As the 1950s was drawing to a close the Dulles brothers continued to pursue foreign policy by coup despite the fact that their record was not as stellar as they believed.  When President Sukarno became a major proponent of neutralism in Indonesia and accepted $100 million dollar loan from the Soviet Union in 1957, the brothers began planning a military coup with disgruntled officers.  In the end, Operation ARCHIPELAGO’s attempt to foment a civil war by providing weapons, planes and other logistics was concluded in failure. By May, 1958 the coup was called off as The Director of the CIA called the Secretary of State and told him “We’re pulling the plug.” (241)  After Foster died in 1959, Allen was left to deal with the next target on the American “hit list,” Patrice Lumumba, the newly elected president of an independent Congo.  Both the United States and Belgium, the former colonial overlord of the Congo, opposed Lumumba because the southeastern province of Katanga was “an invaluable source for industrial diamonds, and strategic metals like copper, manganese, zinc, cobalt and chromium.” (260)  Once Lumumba began speaking out against the colonialism that dominated the Congo’s past he had to disappear.  Working with Belgium, President Eisenhower order Lumumba’s murder, and for the first time an American president ordered the death of a foreign leader.  The United States and Belgium fostered the secession of the Katanga province under the leadership of Joseph Mobutu, a Congolese military officer, who had Lumumba captured, tortured, and then murdered. Not what Allen Dulles had expected.  The last failure of the Dulles reign of coups was the Bay of Pigs.  So much has been written about this catastrophe, but Kinzer brings up a number of interesting points.  First, Allen Dulles did not direct the operation, he put it in the hands of Richard Bissell.  Dulles’ hand off approach would cost him a great deal in the end to his reputation and it eventually cost him his job.  Secondly, Eisenhower was directly involved at all stages of planning and was able to convince John F. Kennedy to continue the operation once the senator from Massachusetts was elected president.  Kennedy would fire Dulles and because of the Bay of Pigs fiasco developed an aversion to accepting advice from the CIA and the Pentagon at face value.

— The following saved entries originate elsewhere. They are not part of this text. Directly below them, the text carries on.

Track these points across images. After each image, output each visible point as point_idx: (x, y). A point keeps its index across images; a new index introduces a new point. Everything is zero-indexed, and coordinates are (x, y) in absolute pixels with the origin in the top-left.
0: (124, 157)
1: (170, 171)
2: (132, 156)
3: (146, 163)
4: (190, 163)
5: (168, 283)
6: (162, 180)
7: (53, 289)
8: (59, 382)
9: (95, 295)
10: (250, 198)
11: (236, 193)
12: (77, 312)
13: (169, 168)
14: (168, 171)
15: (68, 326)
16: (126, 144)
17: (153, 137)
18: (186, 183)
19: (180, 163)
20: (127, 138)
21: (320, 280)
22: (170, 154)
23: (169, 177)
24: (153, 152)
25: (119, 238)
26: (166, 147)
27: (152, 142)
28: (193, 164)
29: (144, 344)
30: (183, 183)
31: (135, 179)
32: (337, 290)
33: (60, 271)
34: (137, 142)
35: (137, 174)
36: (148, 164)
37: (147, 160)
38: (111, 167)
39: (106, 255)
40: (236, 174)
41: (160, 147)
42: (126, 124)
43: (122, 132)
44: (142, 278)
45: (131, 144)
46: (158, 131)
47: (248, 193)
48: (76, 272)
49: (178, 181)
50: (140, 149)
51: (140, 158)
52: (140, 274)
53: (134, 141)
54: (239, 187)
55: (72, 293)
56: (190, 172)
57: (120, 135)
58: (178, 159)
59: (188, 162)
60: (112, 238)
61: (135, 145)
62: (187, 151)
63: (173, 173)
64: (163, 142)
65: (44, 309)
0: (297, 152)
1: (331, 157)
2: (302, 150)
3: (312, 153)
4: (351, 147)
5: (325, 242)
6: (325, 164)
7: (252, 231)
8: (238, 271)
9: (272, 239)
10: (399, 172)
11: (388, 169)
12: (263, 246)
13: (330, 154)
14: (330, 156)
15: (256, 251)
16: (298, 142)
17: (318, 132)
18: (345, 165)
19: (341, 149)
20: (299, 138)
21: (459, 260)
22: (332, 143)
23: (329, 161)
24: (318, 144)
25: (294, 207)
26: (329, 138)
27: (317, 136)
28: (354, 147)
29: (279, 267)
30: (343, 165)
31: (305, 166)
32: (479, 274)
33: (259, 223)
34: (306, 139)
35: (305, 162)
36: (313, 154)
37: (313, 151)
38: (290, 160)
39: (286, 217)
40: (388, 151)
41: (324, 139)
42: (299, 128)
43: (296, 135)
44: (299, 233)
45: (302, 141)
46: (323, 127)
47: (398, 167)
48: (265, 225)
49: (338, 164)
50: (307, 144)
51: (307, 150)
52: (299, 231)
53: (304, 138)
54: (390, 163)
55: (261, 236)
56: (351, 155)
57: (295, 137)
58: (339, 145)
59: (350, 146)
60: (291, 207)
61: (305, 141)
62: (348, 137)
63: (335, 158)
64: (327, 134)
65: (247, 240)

The Brothers policy of replacing governments was mostly a failure if one takes into account the long range implications of what they tried to accomplish.   Allen emerges “not the brilliant spymaster many believed him to be.  Nearly every one of his major covert operations failed or nearly failed.  Foster’s diplomatic planning and Allen’s operational failures spread all across the globe: Berlin, Eastern Europe, the Soviet Union, China, Taiwan, Vietnam, Laos, Burma, Indonesia, Tibet, Egypt, Syria, Iraq, Cuba, and beyond.” (319)  In the end Foster and Allen could not have attempted what they had without the complete support of President Eisenhower.  In the final analysis, “Foster and Allen were born into privilege and steeped in the ethos of pioneers and missionaries.  They spent decades promoting the business and strategic interests of the United States.  More than any two figures of their age, they were the vessels of American history.  No other secretary of state or director of central intelligence could have done what they did.  Only brothers could have achieved it—and only these two.” (319)  As Kinzer correctly points out, we are still reaping the “lack of benefits” from what they sowed—this is why this book is an important read.